Dejemos que sea el propio Aguinis el que nos ofrezca su delirante equivalencia: “Las fuerzas (¿paramilitares?) de Milagro Sala provocaron analogías con las juventudes hitlerianas (¿en quién, Aguinis, además de usted y algún otro trasnochado?). Estas últimas, sin embargo, por asesinas y despreciables que hayan sido, luchaban por un ideal absurdo pero ideal al fin, como la raza superior y otras locuras (para Aguinis, y el subrayado es mío, el discurso y la práctica del exterminio pueden ser considerados “ideales”). Los actuales paramilitares kirchneristas (ahora desaparecieron los signos de interrogación y, directamente, las califica como fuerzas paramilitares que, como es sabido, constituyen una fuente de peligro antirrepublicano y antidemocrático que salen a la persecución de los defensores, como Aguinis, de la civilización), La Cámpora, y el Evita, y Tupac Amaru, y otras fórmulas igualmente confusas (hasta abarcar a todo el espectro malsano y paramilitar de las organizaciones kirchneristas por si alguna quedaba fuera de la clasificación criminológica aguiniana), en cambio han estructurado una corporación que milita para ganar un sueldo o sentirse poderosas o meter la mano en los bienes de la nación”. Hasta acá un Aguinis que, quizás y para ser algo indulgentes, pasó una noche de extrañas pesadillas y más extrañas alucinaciones. Supongamos incluso que tomó alguna sustancia alucinógena que lo llevó a escribir lo que escribió. Pero, después, tuvo tiempo de despertarse, lavarse la cara, leer lo que escribió y corregirlo. Pensemos, por qué no, que el editor de La Nación tuvo tiempo de interpelarlo y mostrarle el significado salvaje de su comparación. Pero no, nuestro escritor siguió con lo suyo y decidió que no se corriese una sola coma.

Nuestra incredulidad termina allí donde Aguinis banaliza el horror nazi y, por sobre todas las cosas, arroja sobre las reales víctimas del universo Auschwitz la brutal sombra de la duda al ejercitarse en una comparación no apenas inverosímil sino profundamente negacionista, porque si lo que sucede en la Argentina, si las organizaciones políticas y sociales a las que hace referencia son todavía “peores que las juventudes hitlerianas” ya que, al menos, estas últimas “tenían ideales” mientras que las primeras son fuerzas de la corrupción, quiere decir que la Alemania nazi no fue algo espantoso en donde no existía libertad de prensa ni oposición política, ni fue un régimen exterminador que desencadenó una guerra que costó 60 millones de muertos ni basó su ideología en un biologismo racista que llevó a las cámaras de la muerte a millones de judíos, gitanos y homosexuales.
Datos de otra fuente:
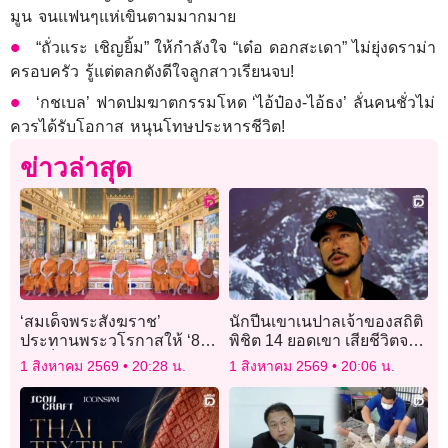
มูน จนแฟนๆแห่เขินตามมากมาย
“ถั่วแระ เชิญยิ้ม” ให้กำลังใจ “เด๋อ ดอกสะเดา” ไม่ยุ่งดราม่า
ครอบครัว รู้แต่ตลกดังดีใจลูกสาวเรียนจบ!
‘กชเบล’ ฟาดปมฆาตกรรมโหด ‘ไอ้ป๋อง-ไอ้ธง’ ลั่นคนชั่วไม่
ควรได้รับโอกาส หนุนโทษประหารชีวิต!
ข่าวล่าสุด
‘สมเด็จพระสังฆราช’
นักปีนเขาเนปาลเจ้าของสถิติ
ประทานพระวโรกาสให้ ‘8
พิชิต 14 ยอดเขา เสียชีวิตจาก
สมเด็จพระราชาคณะ’ เฝ้า
หิมะถล่มในปากีสถาน
1 สิงหาคม 2569
20:28 น.
1 สิงหาคม 2569
20:06 น.
ถวายสักการะ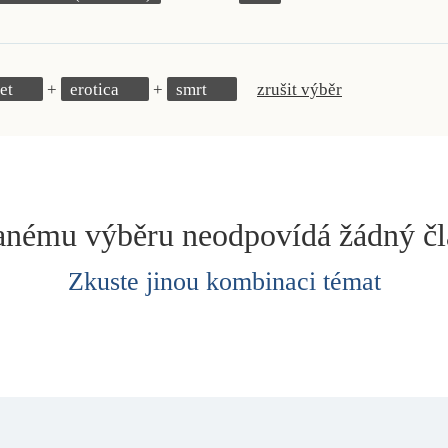
et
erotica
smrt
zrušit výběr
nému výběru neodpovídá žádný č
Zkuste jinou kombinaci témat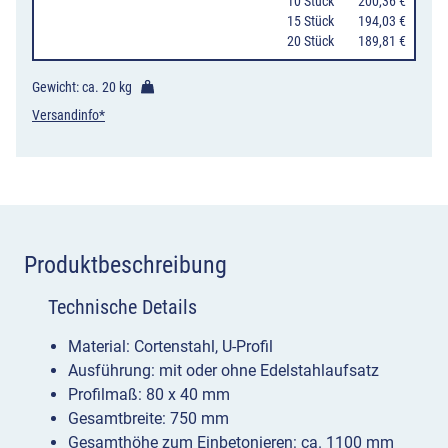
Menge
10 Stück
200,36 €
15 Stück
194,03 €
20 Stück
189,81 €
Gewicht: ca.
20 kg
Versandinfo*
Produktbeschreibung
Technische Details
Material: Cortenstahl, U-Profil
Ausführung: mit oder ohne Edelstahlaufsatz
Profilmaß: 80 x 40 mm
Gesamtbreite: 750 mm
Gesamthöhe zum Einbetonieren: ca. 1100 mm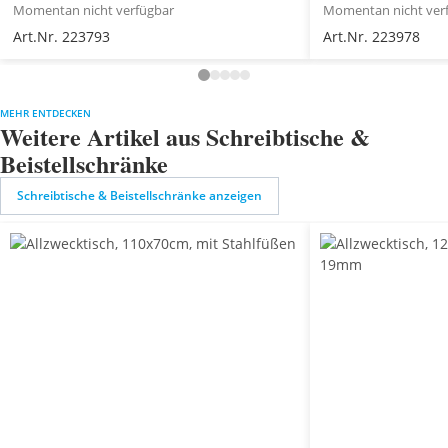
Momentan nicht verfügbar
Momentan nicht ver
Art.Nr. 223793
Art.Nr. 223978
MEHR ENTDECKEN
Weitere Artikel aus Schreibtische &
Beistellschränke
Schreibtische & Beistellschränke anzeigen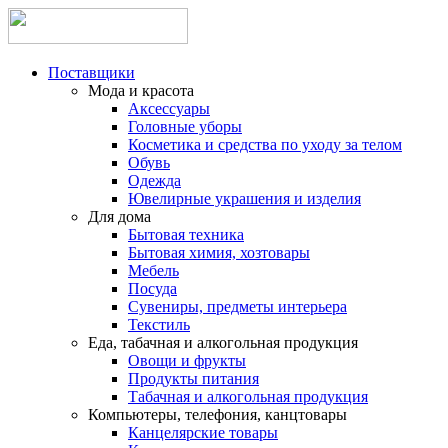
Поставщики
Мода и красота
Аксессуары
Головные уборы
Косметика и средства по уходу за телом
Обувь
Одежда
Ювелирные украшения и изделия
Для дома
Бытовая техника
Бытовая химия, хозтовары
Мебель
Посуда
Сувениры, предметы интерьера
Текстиль
Еда, табачная и алкогольная продукция
Овощи и фрукты
Продукты питания
Табачная и алкогольная продукция
Компьютеры, телефония, канцтовары
Канцелярские товары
O tal vez, y no nos hemos dado cuenta, todo eso está sucediendo ahora mismo en nuestro país. La impudicia de Aguinis no tiene límites, de no ser él un escritor judeo-argentino no dudaríamos en estar delante de un antisemita que se dedica a trivializar al nazismo en función de su odio patológico hacia un gobierno que respeta las libertades públicas, el Estado de derecho, la multiculturalidad, la diversidad étnica y religiosa como no se había hecho en el pasado. Cuando, en función de la lógica del odio y el prejuicio, se pasan ciertos umbrales, ya no estamos delante de una disputa genuina en el interior de una sociedad democrática, que sabe y debe aceptar las diferencias, sino que algunos acaban por hundirse en el pantano de la malversación ética.